__Activity__:
The data below holds a line containing "63: (194, 40)" and a line containing "69: (157, 120)"; please quote exactly those two lines and every line between them, and nothing else.

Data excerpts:

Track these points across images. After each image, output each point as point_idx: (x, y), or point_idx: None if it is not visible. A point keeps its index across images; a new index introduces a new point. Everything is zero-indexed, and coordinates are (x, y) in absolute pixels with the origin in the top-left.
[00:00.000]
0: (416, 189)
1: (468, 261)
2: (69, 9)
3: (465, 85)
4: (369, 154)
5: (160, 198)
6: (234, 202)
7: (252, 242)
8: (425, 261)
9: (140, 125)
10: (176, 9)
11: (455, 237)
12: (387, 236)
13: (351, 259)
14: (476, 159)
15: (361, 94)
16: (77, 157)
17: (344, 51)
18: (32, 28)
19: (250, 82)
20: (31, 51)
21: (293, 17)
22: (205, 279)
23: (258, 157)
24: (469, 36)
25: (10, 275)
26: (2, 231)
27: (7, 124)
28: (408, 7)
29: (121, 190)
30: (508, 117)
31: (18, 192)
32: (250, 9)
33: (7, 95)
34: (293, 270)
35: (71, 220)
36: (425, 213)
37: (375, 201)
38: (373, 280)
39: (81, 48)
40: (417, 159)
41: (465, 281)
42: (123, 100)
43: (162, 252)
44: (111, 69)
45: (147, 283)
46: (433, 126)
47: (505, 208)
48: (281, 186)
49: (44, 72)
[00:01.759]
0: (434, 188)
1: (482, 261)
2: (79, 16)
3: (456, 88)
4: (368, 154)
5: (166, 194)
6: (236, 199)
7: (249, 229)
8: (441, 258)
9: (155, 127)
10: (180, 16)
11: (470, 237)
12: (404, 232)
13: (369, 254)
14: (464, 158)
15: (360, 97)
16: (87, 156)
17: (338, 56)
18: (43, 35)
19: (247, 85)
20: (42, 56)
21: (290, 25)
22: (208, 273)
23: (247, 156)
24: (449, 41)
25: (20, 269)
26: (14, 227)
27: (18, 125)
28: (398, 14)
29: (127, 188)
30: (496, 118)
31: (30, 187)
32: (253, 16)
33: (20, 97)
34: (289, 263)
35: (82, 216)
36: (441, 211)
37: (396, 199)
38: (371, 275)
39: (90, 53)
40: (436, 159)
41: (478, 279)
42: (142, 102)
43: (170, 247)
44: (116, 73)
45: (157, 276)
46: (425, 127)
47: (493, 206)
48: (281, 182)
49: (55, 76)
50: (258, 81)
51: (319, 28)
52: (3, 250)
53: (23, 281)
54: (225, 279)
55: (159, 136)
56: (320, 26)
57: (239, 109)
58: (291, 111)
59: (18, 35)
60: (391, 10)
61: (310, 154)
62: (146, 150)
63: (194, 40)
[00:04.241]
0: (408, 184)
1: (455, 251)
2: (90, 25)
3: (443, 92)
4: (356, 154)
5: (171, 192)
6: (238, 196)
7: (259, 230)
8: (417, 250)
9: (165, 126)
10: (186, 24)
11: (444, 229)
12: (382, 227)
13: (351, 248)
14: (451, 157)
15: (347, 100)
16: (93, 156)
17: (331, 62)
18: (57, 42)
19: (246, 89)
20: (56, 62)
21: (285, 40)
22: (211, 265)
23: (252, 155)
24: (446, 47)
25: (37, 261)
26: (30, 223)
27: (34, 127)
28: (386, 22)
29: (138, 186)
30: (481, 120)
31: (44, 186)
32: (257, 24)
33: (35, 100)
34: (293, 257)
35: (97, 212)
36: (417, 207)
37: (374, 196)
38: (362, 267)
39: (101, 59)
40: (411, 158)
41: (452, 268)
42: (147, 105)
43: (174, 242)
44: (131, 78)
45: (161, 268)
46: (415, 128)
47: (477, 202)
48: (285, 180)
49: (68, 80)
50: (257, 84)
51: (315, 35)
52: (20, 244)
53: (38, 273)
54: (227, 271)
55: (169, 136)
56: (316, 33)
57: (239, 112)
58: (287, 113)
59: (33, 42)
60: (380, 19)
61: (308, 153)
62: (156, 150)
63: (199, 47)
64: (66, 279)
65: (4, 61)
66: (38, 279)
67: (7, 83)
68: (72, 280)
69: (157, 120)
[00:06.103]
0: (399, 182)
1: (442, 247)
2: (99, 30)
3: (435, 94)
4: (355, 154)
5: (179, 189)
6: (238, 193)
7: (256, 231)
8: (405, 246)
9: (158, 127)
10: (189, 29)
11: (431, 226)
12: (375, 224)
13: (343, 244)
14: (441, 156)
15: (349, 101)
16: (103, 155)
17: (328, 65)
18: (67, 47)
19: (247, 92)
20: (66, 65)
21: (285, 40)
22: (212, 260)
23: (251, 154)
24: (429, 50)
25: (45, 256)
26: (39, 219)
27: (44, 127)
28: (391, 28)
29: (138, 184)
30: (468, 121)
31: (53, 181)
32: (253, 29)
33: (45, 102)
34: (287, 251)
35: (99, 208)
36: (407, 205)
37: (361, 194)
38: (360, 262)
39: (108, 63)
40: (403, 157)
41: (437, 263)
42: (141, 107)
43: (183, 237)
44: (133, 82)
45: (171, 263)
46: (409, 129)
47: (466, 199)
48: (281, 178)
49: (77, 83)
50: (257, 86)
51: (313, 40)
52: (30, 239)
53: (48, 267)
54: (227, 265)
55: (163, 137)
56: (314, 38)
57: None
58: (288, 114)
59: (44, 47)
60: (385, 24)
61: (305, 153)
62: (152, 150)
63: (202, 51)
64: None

__Answer to the exercise__:
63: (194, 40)
[00:04.241]
0: (408, 184)
1: (455, 251)
2: (90, 25)
3: (443, 92)
4: (356, 154)
5: (171, 192)
6: (238, 196)
7: (259, 230)
8: (417, 250)
9: (165, 126)
10: (186, 24)
11: (444, 229)
12: (382, 227)
13: (351, 248)
14: (451, 157)
15: (347, 100)
16: (93, 156)
17: (331, 62)
18: (57, 42)
19: (246, 89)
20: (56, 62)
21: (285, 40)
22: (211, 265)
23: (252, 155)
24: (446, 47)
25: (37, 261)
26: (30, 223)
27: (34, 127)
28: (386, 22)
29: (138, 186)
30: (481, 120)
31: (44, 186)
32: (257, 24)
33: (35, 100)
34: (293, 257)
35: (97, 212)
36: (417, 207)
37: (374, 196)
38: (362, 267)
39: (101, 59)
40: (411, 158)
41: (452, 268)
42: (147, 105)
43: (174, 242)
44: (131, 78)
45: (161, 268)
46: (415, 128)
47: (477, 202)
48: (285, 180)
49: (68, 80)
50: (257, 84)
51: (315, 35)
52: (20, 244)
53: (38, 273)
54: (227, 271)
55: (169, 136)
56: (316, 33)
57: (239, 112)
58: (287, 113)
59: (33, 42)
60: (380, 19)
61: (308, 153)
62: (156, 150)
63: (199, 47)
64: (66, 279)
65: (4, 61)
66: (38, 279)
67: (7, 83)
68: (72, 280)
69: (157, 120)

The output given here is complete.